With eco reality being integrated into the IT business agenda today, virtualisation is the green computing ace IT companies are betting on. The first eco-friendly perk virtualisation boasts of is power saving. With most servers and desktops being used only for 8-15 percent of the time they are powered on, machines are eating 60-90 percent of power when idle. Virtualisation helps reduce energy consumption by 80-90 percent. Marching ahead with this energy-efficiency banner is VMware. Be its distributed resource scheduler (DRS) that intelligently powers off unneeded physical servers or VMotion that allows the client to move an entire running virtual machine from one server to another or ESX Server letting customers to run 10 applications on a single hardware, VMware has plugged in the power-saving socket. “Every server consolidated in our application saves about 7,000 kWh per year, which is equal to removing 1.5 cars from the road or planting 55 trees,” says Ganesh Mahabala, regional director, Vmware (India & Saarc).

Not lagging behind are Sun Microsystem, IBM, AMD, Cisco, Foundry and Nortel. From IBM’s Virtualisation Engine to AMD’s Rapid Virtualisation Indexing, allowing the client to host more virtual machines (VMs) per server, to Foundry’s Vipron that cuts the number of application servers and ADCs needed saving on power to Cisco’s Inter-VSAN routing (IVR) eliminating the need for having dedicated resources for each SAN fabric, IT companies are pressing the energy-saving buttons.

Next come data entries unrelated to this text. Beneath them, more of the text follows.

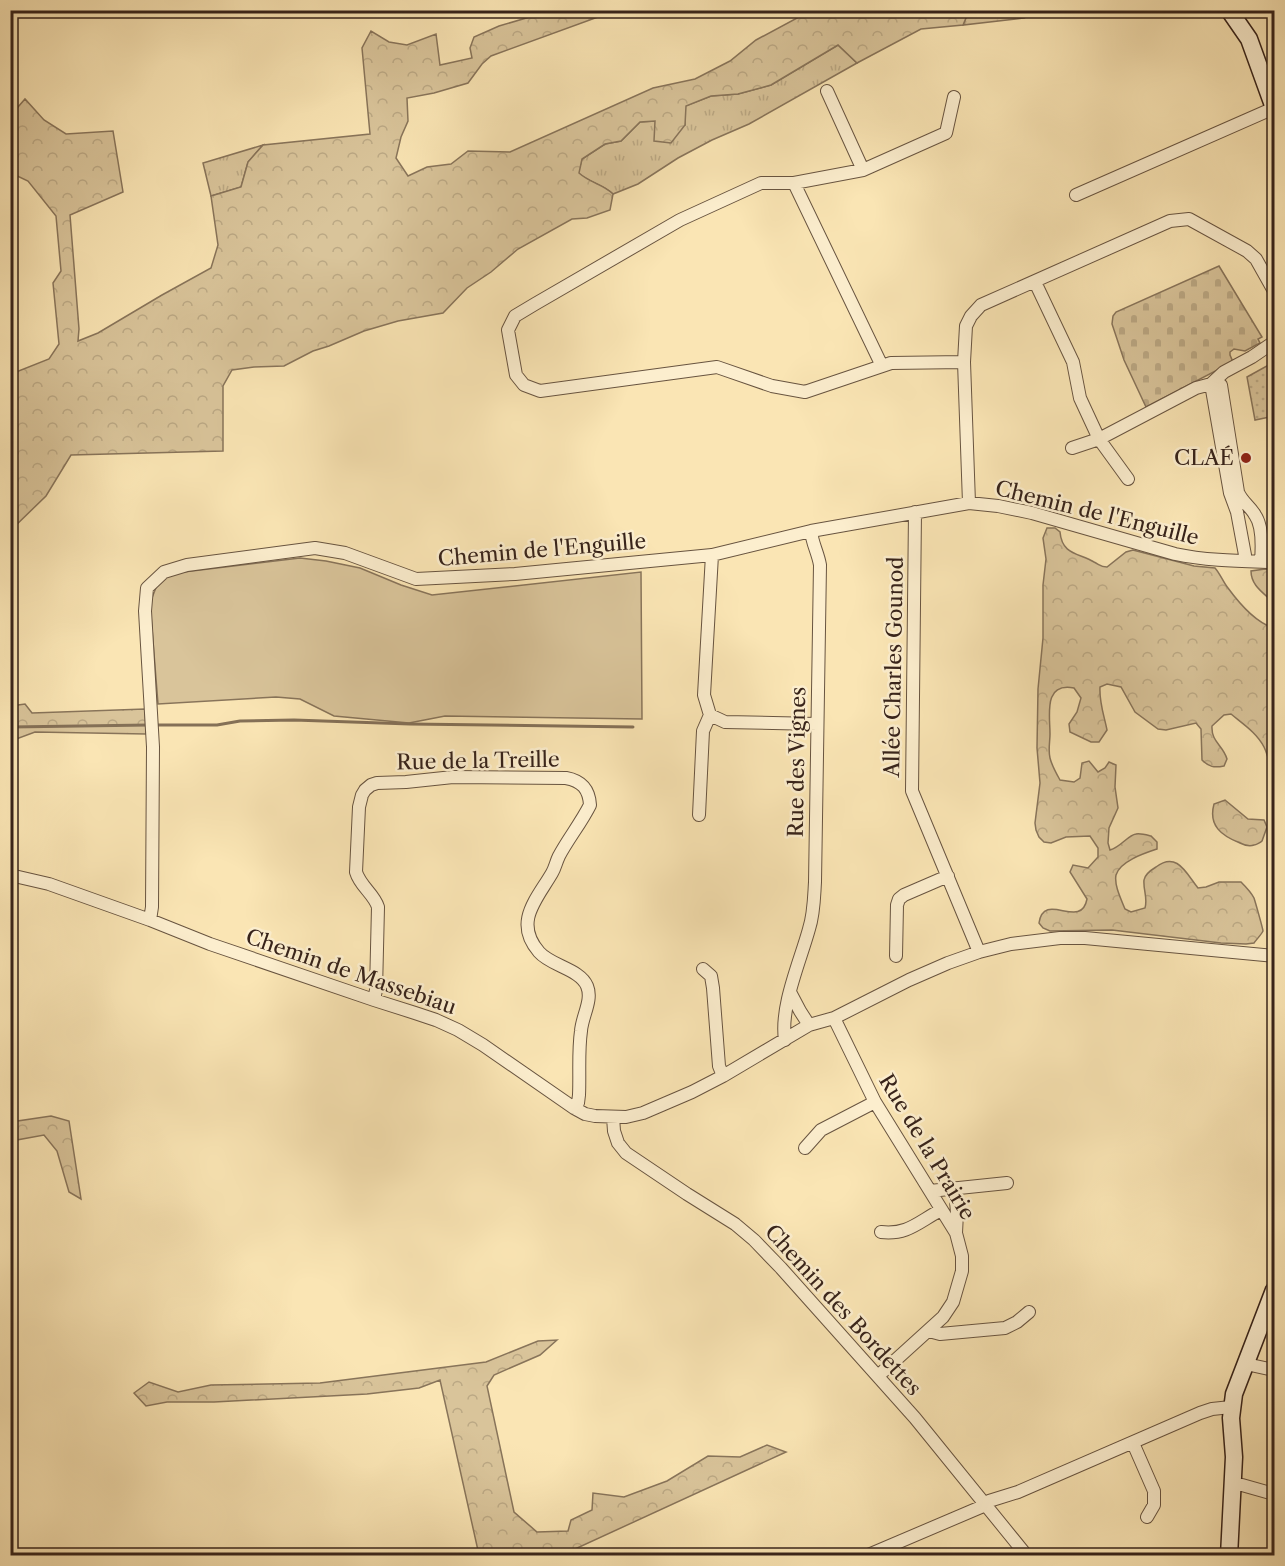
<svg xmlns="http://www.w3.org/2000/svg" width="1285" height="1566" font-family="'Libre Caslon Text',serif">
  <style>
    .grass { fill: url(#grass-tufts); stroke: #88745a; stroke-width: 1.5 }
    .forest { fill: url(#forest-crowns); stroke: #88745a; stroke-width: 1.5 }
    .cemetery { fill: url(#cemetery-stones); stroke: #88745a; stroke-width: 1.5 }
    .park { fill: url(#park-dots); stroke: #88745a; stroke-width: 1.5 }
    .pitch { fill: #d9c49a; stroke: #88745a; stroke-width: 1.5 }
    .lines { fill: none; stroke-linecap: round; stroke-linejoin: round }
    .stream { stroke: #847057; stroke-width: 3 }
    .street-casing { stroke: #685440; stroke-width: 14 }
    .secondary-casing { stroke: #37231a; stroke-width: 19 }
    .street { stroke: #fceece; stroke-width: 12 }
    .secondary { stroke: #fceece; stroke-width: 16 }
    .poi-dot { fill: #8f2418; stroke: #fceece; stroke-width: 2 }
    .labels { text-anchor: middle; stroke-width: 5; stroke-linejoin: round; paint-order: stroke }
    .poi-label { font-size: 21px; fill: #37231a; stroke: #fceece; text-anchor: end }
    .street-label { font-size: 21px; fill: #37231a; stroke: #fceece }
  </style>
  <defs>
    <pattern id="grass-tufts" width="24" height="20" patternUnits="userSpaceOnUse" patternTransform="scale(1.5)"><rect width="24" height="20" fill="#d9c49a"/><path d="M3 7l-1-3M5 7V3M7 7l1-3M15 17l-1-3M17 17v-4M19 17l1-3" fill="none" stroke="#bba884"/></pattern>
    <pattern id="forest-crowns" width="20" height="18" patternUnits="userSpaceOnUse" patternTransform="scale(1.5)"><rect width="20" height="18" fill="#d9c49a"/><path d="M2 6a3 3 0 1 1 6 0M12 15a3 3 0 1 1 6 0" fill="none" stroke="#bba884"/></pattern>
    <pattern id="cemetery-stones" width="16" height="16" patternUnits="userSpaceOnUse" patternTransform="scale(1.5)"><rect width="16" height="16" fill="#d9c49a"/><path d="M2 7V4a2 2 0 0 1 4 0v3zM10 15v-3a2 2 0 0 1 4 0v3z" fill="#bba884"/></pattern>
    <pattern id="park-dots" width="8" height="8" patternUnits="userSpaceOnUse" patternTransform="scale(1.5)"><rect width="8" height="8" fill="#d9c49a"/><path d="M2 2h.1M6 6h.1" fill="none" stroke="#bba884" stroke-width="1.8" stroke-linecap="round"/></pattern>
  </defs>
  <rect width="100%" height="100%" fill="#fae5b4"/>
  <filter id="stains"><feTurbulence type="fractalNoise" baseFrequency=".00333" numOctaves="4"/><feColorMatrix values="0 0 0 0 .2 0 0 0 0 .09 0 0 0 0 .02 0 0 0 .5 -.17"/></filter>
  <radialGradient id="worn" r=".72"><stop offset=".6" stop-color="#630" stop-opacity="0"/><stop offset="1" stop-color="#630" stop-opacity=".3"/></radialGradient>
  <!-- grass -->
  <path class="grass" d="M969 10 1018 11 1024 18 963 25Z
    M838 45 857 63 749 124 712 140 678 158 638 184 613 194C603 184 590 183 578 173L582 159 605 144 621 141 640 122 655 121 685 125V106L711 96 738 94 771 85Z
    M263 145 248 162 241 187 211 196 203 163Z"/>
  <!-- forest -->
  <path class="forest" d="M550 11H597L598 17 491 56 482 64 468 83 434 93 407 98 408 121 401 137 396 158 408 176 427 167 451 164 468 151 510 152 653 88 695 79 730 61 756 40 810 11H969L963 25 921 29 857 63 838 45 771 85 738 94 711 96 686 106 685 125 671 143 654 141 655 121 640 122 621 141 605 144 582 159 579 173C590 183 603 184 613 194L610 210 587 218 572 219 518 249 491 272 467 288 443 313 398 321 364 331 329 346 313 351 284 366 254 367 232 370 223 386V451L71 455 46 496 11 530V374L49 359 59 344 53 283 61 271 56 216 28 181 11 173V115L25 99 44 120 66 134 113 131 123 192 70 215 79 329 78 341 98 333 162 295 211 268 218 245 211 196 241 187 248 162 263 145 370 134 362 48 371 31 389 42 407 45 436 34 440 65 472 58 470 48 474 37 499 26Z
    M1047 528H1055L1060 532C1062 555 1079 553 1094 562 1100 565 1101 567 1107 567L1126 552 1133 550 1194 566 1215 568C1221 575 1223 582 1228 588 1239 603 1256 623 1274 628V769C1268 762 1268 755 1264 747 1257 733 1243 724 1231 714L1224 715 1212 726C1211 742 1223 745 1227 759L1224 766C1214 768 1209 767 1202 760L1201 729 1196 723 1166 730 1158 729 1135 712 1121 687 1107 684 1100 687C1099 702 1104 715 1107 730L1099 742H1091L1070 732 1069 724 1077 712 1081 698 1074 688C1043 682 1050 715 1050 734 1050 742 1048 750 1050 758 1052 766 1056 773 1060 780L1074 782 1080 778 1082 763 1089 761 1098 772 1105 768 1109 762 1116 765 1115 787 1118 808 1109 828 1108 843 1110 850C1121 847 1128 835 1136 834 1140 833 1147 835 1151 836L1157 842V849C1145 853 1120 861 1116 875 1114 885 1121 899 1125 909L1131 912 1145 908C1148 898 1143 890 1144 880 1145 874 1151 870 1156 867 1177 851 1186 873 1198 888L1206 887 1219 882H1241C1246 887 1251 892 1254 898 1255 901 1263 929 1263 931 1261 935 1256 940 1254 943L1246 944 1221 943 1112 930 1050 931 1043 928 1039 923C1044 890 1081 931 1087 899L1070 872 1073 865 1088 868 1098 857V848L1090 836 1066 837 1051 843 1044 842 1039 837 1036 830 1035 823 1040 783 1037 748 1038 689 1043 638V585L1046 559 1043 538Z
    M1265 569 1274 570V603C1264 593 1251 586 1251 571Z
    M25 704 32 713 145 709 146 734 35 732 11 741 10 710 18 705Z
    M1225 800 1248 819 1264 820 1267 827 1262 841C1261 842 1256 845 1254 845 1249 847 1244 845 1240 843 1222 836 1208 826 1214 804Z
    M51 1116 69 1121 81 1199 69 1192 57 1151 44 1135 11 1141V1122Z
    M557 1340 540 1355 494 1375 487 1386 514 1512 537 1532 568 1531 571 1520 592 1510 593 1493 624 1497 667 1481 708 1456 740 1457 767 1445 786 1452 562 1555H479L440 1380 419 1388 367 1394 214 1402H167L146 1406 134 1393 149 1382 178 1392 211 1385 320 1383 486 1362 538 1341Z"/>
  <!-- cemetery -->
  <path class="cemetery" d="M1219 266 1262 337 1258 339 1260 343 1245 351 1234 349 1230 352V355L1233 362 1146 407 1124 360 1112 324 1113 316 1116 312Z"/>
  <!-- park -->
  <path class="park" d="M1274 362V416L1255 420 1247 377Z"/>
  <!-- pitch -->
  <path class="pitch" d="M300 558 326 561 360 568 401 585 432 595 641 572 642 719 445 716 409 723 334 716 300 699 276 697 158 704 150 603 157 585 167 574Z"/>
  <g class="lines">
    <!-- stream -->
    <path class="stream" d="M156 725H217L240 721 294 720 410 724 633 727
      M10 727 149 725"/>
    <defs>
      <path id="street" d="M827 91 863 170
        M954 97 946 133 863 170 794 183H761L680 220 535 304 515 316 508 330 516 375 524 385 540 391 717 367 772 386 805 392 891 363 964 362
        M794 183 882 366
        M1076 195 1274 108
        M1035 282 1073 362 1080 398 1099 439 1128 479
        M1221 385 1238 492C1242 502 1250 506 1255 515 1263 526 1262 548 1261 561
        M1072 448 1099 439 1196 388 1211 384 1218 385
        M969 503 964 362 966 326 971 316 981 305 1170 221 1189 219 1247 251 1256 259 1274 291
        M915 512 912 791 979 952
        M712 555 704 695 710 715 725 722 817 724
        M1244 561 1245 555 1237 512 1230 493 1211 384 1224 372 1252 357 1274 342
        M699 815 703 731 710 715
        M10 875 49 884 150 920 210 944 374 1000 415 1013 436 1020 458 1030 483 1045 574 1108 585 1114 595 1116 626 1117 643 1113 692 1092 723 1076 809 1025 834 1018 909 980 948 963 979 952 1011 944 1060 938H1085L1274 956
        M150 920 152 907 153 747 145 611 147 588 164 572 187 565 315 548 345 553 416 579 515 574 712 555 811 531 969 503 998 506 1032 513 1175 554C1208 561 1241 561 1274 562
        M896 956 897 905 899 899 904 895 948 876
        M703 969 711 976 713 988 719 1066 723 1076
        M790 992 800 1011 809 1025
        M374 1000 376 990 378 907C374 894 360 886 356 872L359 807 362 795 365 790 371 785 377 783 406 782 453 777 566 778C582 781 589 789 590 805 581 823 568 839 559 856 556 862 555 868 552 873 537 899 513 922 539 952 551 966 580 969 587 986 593 1000 582 1016 581 1031 578 1052 580 1074 579 1095L578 1103 574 1108
        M834 1018 875 1102 956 1233 962 1256V1271L953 1302 943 1317 878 1376
        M785 1040C780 1006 800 962 809 929 814 914 814 898 815 882L820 565C818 553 812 543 811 531
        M613 1117 614 1131 618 1143 626 1153 687 1194 735 1224 754 1240 781 1268 915 1418 1027 1556
        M805 1148 821 1130 875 1102
        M955 1188 957 1213 956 1233
        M930 1191 1007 1183
        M881 1232C908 1235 918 1222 941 1210
        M929 1331 940 1334 1005 1328 1017 1322 1029 1312
        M1246 1364 1274 1370
        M1133 1443 1154 1491V1505L1147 1517
        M1232 1485H1242L1274 1494
        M866 1556 981 1507 989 1501 1018 1492 1200 1413 1212 1409 1231 1407"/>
      <path id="secondary" d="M1229 10 1249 39 1274 108
        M1229 1556 1234 1457 1231 1418 1234 1394 1274 1290"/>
    </defs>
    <!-- street casing -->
    <use href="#street" class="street-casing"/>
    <!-- secondary casing -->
    <use href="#secondary" class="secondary-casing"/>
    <!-- street -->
    <use href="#street" class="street"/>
    <!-- secondary -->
    <use href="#secondary" class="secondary"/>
  </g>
  <!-- markers -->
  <circle class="poi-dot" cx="1246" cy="458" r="6"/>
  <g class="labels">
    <!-- poi labels -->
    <g class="poi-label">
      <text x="1234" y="465">CLAÉ</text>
    </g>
    <!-- street labels -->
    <g class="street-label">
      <text transform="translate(1097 513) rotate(14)" y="7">Chemin de l'Enguille</text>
      <text transform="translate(542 550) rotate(-5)" y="7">Chemin de l'Enguille</text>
      <text transform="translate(894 667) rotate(-89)" y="7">Allée Charles Gounod</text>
      <text transform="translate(478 761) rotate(-1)" y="7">Rue de la Treille</text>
      <text transform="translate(797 762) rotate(-89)" y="7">Rue des Vignes</text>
      <text transform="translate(351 972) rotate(19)" y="7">Chemin de Massebiau</text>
      <text transform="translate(927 1147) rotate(59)" y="7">Rue de la Prairie</text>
      <text transform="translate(843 1310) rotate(48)" y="7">Chemin des Bordettes</text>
    </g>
  </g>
  <!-- margin -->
  <rect width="1285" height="1566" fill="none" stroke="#fae5b4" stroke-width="36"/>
  <rect x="12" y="12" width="1261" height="1542" fill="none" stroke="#37231a" stroke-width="3"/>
  <rect x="18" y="18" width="1249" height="1530" fill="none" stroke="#37231a" stroke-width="1.5"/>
  <rect width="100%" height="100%" filter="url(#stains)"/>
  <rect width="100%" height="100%" fill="url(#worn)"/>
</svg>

“Computers are heat inefficient. If 500w is pumped in to operate them, another 500w is required to cool them. By reducing the number of servers, heat emissions fall, cutting the CO2 emissions the cooling appliances breathe out,” says Karthik Ramarao, director (technologies), systems practice, Sun Microsystems India. Virtualisation also cuts on hardware requirement, softening the tone of the e-waste outcry that the IT sector has heard for generations.

The green virtualisation flag being waved by the IT sector also brings in green bucks, as it is a cost-cutting strategy. Be it IBM’s consolidation of thousands servers onto 30 System Z mainframes expected to save $250 million over five years or Nortel’s CPU optimisation that can help an enterprise save $530K on power costs or Cisco’s Inter-VSAN routing that allows resources to be effectively shared, saving up to 67 percent on power, virtualisation shrinks the power bills, filling the pocket of IT companies. As per Gartner estimates, companies that ignore virtualisation will pay 15-20 percent more than they need to for IT by 2008.

Virtualisation also reduces the need for expensive infrastructure upgrades to deal with increased power and cooling demands. “Of every rupee spent on server power consumption, an additional 60 paisa is required to spend on cooling and backup. Virtualisation saves 60 percent of the energy bills on cooling and backup,” says Vamsi Krishna, senior manager (technical), AMD India.